Your instructions:
Please reproduce the material below word for word, leaving out the pictures.

Data extract:
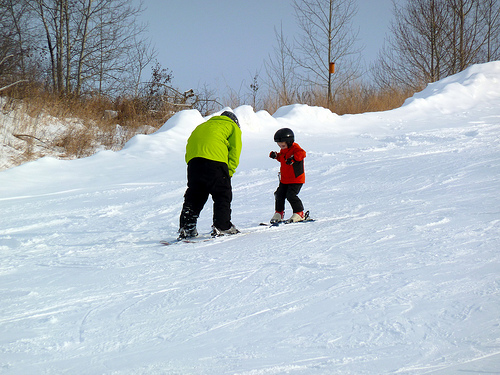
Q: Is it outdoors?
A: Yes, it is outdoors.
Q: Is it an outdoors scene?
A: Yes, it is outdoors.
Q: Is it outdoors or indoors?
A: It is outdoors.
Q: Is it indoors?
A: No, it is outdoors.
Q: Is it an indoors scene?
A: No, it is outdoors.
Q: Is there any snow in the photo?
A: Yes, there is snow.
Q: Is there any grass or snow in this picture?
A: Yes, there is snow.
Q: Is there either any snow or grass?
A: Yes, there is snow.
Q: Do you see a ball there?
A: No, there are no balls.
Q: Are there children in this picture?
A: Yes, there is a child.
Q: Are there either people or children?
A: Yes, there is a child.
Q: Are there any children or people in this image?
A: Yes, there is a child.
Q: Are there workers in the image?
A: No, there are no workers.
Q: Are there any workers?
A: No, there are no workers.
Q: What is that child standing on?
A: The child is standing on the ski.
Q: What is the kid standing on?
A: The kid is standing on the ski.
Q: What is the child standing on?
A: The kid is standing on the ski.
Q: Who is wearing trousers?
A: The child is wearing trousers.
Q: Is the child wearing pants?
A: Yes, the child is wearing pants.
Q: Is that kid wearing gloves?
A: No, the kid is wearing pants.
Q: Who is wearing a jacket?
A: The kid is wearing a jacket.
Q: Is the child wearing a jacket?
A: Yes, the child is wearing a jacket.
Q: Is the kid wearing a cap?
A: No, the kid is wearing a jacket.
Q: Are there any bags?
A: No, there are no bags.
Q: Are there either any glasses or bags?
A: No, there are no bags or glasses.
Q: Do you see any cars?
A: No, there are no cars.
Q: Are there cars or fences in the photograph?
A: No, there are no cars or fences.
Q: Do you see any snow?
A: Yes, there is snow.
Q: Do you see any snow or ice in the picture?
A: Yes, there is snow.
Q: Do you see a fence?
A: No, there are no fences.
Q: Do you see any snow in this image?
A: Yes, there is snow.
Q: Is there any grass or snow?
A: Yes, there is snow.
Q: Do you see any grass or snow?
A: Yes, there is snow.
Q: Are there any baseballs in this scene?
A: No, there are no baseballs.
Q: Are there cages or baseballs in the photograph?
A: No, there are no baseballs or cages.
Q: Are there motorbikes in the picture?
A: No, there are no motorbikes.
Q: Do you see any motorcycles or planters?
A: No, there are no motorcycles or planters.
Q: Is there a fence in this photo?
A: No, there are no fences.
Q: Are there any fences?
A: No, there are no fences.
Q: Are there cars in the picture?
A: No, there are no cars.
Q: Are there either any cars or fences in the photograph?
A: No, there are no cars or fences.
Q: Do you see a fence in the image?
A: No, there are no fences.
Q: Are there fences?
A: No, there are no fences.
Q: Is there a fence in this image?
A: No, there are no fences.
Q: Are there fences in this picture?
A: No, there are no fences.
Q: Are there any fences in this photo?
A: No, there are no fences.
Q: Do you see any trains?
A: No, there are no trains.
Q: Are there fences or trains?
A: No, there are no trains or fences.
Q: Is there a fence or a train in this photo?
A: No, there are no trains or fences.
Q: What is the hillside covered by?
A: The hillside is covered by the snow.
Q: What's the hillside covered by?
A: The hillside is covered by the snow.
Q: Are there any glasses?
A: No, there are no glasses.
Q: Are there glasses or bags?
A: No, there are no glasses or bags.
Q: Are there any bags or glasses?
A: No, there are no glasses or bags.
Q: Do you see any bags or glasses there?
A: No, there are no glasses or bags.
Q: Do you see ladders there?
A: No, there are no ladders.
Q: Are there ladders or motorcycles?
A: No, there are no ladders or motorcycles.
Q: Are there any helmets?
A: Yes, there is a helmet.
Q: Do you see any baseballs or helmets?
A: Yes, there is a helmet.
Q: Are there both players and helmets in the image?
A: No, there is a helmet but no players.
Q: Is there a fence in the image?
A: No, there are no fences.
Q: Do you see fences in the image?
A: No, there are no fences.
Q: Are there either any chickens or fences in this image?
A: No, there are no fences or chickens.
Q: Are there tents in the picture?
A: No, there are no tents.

Exercise output:
Q: Is it outdoors?
A: Yes, it is outdoors.
Q: Is it an outdoors scene?
A: Yes, it is outdoors.
Q: Is it outdoors or indoors?
A: It is outdoors.
Q: Is it indoors?
A: No, it is outdoors.
Q: Is it an indoors scene?
A: No, it is outdoors.
Q: Is there any snow in the photo?
A: Yes, there is snow.
Q: Is there any grass or snow in this picture?
A: Yes, there is snow.
Q: Is there either any snow or grass?
A: Yes, there is snow.
Q: Do you see a ball there?
A: No, there are no balls.
Q: Are there children in this picture?
A: Yes, there is a child.
Q: Are there either people or children?
A: Yes, there is a child.
Q: Are there any children or people in this image?
A: Yes, there is a child.
Q: Are there workers in the image?
A: No, there are no workers.
Q: Are there any workers?
A: No, there are no workers.
Q: What is that child standing on?
A: The child is standing on the ski.
Q: What is the kid standing on?
A: The kid is standing on the ski.
Q: What is the child standing on?
A: The kid is standing on the ski.
Q: Who is wearing trousers?
A: The child is wearing trousers.
Q: Is the child wearing pants?
A: Yes, the child is wearing pants.
Q: Is that kid wearing gloves?
A: No, the kid is wearing pants.
Q: Who is wearing a jacket?
A: The kid is wearing a jacket.
Q: Is the child wearing a jacket?
A: Yes, the child is wearing a jacket.
Q: Is the kid wearing a cap?
A: No, the kid is wearing a jacket.
Q: Are there any bags?
A: No, there are no bags.
Q: Are there either any glasses or bags?
A: No, there are no bags or glasses.
Q: Do you see any cars?
A: No, there are no cars.
Q: Are there cars or fences in the photograph?
A: No, there are no cars or fences.
Q: Do you see any snow?
A: Yes, there is snow.
Q: Do you see any snow or ice in the picture?
A: Yes, there is snow.
Q: Do you see a fence?
A: No, there are no fences.
Q: Do you see any snow in this image?
A: Yes, there is snow.
Q: Is there any grass or snow?
A: Yes, there is snow.
Q: Do you see any grass or snow?
A: Yes, there is snow.
Q: Are there any baseballs in this scene?
A: No, there are no baseballs.
Q: Are there cages or baseballs in the photograph?
A: No, there are no baseballs or cages.
Q: Are there motorbikes in the picture?
A: No, there are no motorbikes.
Q: Do you see any motorcycles or planters?
A: No, there are no motorcycles or planters.
Q: Is there a fence in this photo?
A: No, there are no fences.
Q: Are there any fences?
A: No, there are no fences.
Q: Are there cars in the picture?
A: No, there are no cars.
Q: Are there either any cars or fences in the photograph?
A: No, there are no cars or fences.
Q: Do you see a fence in the image?
A: No, there are no fences.
Q: Are there fences?
A: No, there are no fences.
Q: Is there a fence in this image?
A: No, there are no fences.
Q: Are there fences in this picture?
A: No, there are no fences.
Q: Are there any fences in this photo?
A: No, there are no fences.
Q: Do you see any trains?
A: No, there are no trains.
Q: Are there fences or trains?
A: No, there are no trains or fences.
Q: Is there a fence or a train in this photo?
A: No, there are no trains or fences.
Q: What is the hillside covered by?
A: The hillside is covered by the snow.
Q: What's the hillside covered by?
A: The hillside is covered by the snow.
Q: Are there any glasses?
A: No, there are no glasses.
Q: Are there glasses or bags?
A: No, there are no glasses or bags.
Q: Are there any bags or glasses?
A: No, there are no glasses or bags.
Q: Do you see any bags or glasses there?
A: No, there are no glasses or bags.
Q: Do you see ladders there?
A: No, there are no ladders.
Q: Are there ladders or motorcycles?
A: No, there are no ladders or motorcycles.
Q: Are there any helmets?
A: Yes, there is a helmet.
Q: Do you see any baseballs or helmets?
A: Yes, there is a helmet.
Q: Are there both players and helmets in the image?
A: No, there is a helmet but no players.
Q: Is there a fence in the image?
A: No, there are no fences.
Q: Do you see fences in the image?
A: No, there are no fences.
Q: Are there either any chickens or fences in this image?
A: No, there are no fences or chickens.
Q: Are there tents in the picture?
A: No, there are no tents.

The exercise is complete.